Funny thing is, I was thinking about the LHC as well. Imagine 9,99...98 vs 10 being the difference of 'finding a Higgs-Boson particle' vs 'finding some random particle' ... I guess (hope) those scientist are well aware of these 'errors' :)
 
It's incumbent on the engineer, or scientist, to understand the nature of his problem, his solution, and his tool. While Mathcad does its normal numeric processing with double precision, quad precision math has been around and available for decades, and Mathcad's symbolic processor has arbitrary precision.

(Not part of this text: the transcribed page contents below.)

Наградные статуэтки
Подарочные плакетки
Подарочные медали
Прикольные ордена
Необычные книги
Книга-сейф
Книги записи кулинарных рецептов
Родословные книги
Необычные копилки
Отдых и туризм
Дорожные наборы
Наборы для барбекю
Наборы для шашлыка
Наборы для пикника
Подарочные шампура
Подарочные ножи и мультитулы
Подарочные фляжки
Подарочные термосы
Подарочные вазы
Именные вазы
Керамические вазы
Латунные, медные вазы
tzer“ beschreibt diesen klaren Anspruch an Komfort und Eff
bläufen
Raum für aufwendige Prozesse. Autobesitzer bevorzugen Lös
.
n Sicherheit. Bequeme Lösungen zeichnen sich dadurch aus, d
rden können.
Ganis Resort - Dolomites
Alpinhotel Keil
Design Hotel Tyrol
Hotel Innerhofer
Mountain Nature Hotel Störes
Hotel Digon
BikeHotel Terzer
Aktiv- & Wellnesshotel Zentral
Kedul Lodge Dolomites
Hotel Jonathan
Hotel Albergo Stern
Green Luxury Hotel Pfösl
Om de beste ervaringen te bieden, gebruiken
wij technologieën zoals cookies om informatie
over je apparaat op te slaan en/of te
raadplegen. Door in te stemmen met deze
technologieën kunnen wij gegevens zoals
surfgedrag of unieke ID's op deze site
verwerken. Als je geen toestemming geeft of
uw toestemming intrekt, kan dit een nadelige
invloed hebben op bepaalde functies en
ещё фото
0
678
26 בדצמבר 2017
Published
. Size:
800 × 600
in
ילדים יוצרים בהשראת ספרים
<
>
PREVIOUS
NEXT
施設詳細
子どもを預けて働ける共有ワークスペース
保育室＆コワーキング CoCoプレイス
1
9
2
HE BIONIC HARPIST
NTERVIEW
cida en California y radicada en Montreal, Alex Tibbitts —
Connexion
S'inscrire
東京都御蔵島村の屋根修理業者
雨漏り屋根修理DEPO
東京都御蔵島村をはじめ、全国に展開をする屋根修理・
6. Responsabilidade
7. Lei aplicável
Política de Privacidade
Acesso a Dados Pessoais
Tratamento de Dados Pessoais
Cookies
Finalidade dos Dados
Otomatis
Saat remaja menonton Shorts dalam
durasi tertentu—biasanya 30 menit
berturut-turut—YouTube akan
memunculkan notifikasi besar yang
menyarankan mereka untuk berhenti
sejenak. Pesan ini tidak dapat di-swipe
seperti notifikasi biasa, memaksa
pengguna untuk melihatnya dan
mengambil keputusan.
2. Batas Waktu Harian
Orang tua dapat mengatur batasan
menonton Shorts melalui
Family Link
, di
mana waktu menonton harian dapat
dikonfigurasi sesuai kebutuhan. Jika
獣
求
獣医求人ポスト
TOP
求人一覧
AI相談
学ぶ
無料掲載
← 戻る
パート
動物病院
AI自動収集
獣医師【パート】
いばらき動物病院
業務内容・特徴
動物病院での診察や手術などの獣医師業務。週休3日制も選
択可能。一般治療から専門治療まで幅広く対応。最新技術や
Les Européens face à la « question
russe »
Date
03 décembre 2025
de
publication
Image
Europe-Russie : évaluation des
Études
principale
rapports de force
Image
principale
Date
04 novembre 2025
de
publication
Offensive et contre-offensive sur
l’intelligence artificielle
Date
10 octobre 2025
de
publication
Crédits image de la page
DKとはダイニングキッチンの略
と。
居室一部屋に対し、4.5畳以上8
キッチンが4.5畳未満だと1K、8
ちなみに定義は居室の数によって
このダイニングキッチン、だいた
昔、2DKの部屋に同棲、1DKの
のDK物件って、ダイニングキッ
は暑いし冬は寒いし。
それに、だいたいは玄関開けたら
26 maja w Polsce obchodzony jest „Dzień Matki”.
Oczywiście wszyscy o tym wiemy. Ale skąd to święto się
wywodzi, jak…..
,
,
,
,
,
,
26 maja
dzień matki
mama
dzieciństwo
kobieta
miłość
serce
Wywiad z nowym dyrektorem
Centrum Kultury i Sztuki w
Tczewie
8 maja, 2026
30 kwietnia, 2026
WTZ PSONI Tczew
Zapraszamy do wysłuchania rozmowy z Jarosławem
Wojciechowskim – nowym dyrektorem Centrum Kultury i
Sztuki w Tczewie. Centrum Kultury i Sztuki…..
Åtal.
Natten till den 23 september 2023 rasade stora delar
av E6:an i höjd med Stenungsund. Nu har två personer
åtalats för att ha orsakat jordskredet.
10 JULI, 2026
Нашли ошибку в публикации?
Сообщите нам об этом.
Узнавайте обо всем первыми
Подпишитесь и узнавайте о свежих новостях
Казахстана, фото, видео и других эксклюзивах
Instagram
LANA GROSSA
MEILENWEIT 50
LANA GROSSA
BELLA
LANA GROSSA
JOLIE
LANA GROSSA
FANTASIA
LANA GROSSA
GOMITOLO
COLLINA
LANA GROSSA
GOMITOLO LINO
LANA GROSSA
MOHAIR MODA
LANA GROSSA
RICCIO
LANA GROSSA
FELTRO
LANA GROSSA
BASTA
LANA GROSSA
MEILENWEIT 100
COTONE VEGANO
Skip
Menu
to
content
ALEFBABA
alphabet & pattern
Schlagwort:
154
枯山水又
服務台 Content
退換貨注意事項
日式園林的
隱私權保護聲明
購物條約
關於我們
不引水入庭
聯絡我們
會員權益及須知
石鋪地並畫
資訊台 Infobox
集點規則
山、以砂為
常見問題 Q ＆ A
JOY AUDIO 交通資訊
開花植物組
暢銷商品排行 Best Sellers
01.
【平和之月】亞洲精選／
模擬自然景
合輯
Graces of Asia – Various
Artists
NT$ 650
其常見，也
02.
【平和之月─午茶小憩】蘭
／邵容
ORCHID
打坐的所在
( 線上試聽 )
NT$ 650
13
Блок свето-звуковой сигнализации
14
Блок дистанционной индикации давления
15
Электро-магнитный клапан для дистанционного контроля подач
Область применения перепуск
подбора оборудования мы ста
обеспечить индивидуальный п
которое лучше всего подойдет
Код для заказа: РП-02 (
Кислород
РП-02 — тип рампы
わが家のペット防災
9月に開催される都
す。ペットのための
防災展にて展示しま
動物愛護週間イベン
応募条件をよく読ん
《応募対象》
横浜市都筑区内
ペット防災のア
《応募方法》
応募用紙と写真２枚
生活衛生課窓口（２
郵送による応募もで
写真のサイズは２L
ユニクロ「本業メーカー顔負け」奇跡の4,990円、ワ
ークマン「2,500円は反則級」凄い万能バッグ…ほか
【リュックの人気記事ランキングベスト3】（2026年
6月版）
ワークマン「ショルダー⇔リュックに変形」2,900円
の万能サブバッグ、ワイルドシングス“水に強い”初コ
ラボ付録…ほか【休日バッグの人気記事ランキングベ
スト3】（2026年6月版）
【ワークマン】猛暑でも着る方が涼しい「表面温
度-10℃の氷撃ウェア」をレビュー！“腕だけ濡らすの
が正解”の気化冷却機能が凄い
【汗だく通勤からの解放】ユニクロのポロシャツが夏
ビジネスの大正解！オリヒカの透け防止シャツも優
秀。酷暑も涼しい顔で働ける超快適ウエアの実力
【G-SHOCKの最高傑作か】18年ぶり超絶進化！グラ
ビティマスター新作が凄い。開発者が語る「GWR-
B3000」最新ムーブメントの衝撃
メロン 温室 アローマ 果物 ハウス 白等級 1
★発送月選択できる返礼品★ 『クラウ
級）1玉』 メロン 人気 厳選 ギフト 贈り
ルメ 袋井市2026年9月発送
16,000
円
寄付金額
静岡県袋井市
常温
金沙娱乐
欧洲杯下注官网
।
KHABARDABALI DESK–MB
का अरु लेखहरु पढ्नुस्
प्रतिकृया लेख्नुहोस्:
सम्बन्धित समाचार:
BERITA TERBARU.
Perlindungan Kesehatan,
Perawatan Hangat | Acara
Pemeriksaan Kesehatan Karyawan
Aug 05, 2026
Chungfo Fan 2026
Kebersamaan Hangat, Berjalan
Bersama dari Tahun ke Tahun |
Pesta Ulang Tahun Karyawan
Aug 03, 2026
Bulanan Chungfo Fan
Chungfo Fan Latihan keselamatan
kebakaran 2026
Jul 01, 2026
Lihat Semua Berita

With Mathcad's symbolic processor, you could crank barns, outhouses, and sheds to the 10th power and beyond all day long.

TTFN
faq731-376
7ofakss
 
Because of this type of rounding issues, well known in programming, when trimming a number, say X, we use X + epsilon instead.

Mathcad's TOL = 0.001 works as epsilon, and to simplify consider the alternative function
jfloor(X) = floor(abs(X) + TOL)* sign(X)

We keep these sort of things in a standardized include file.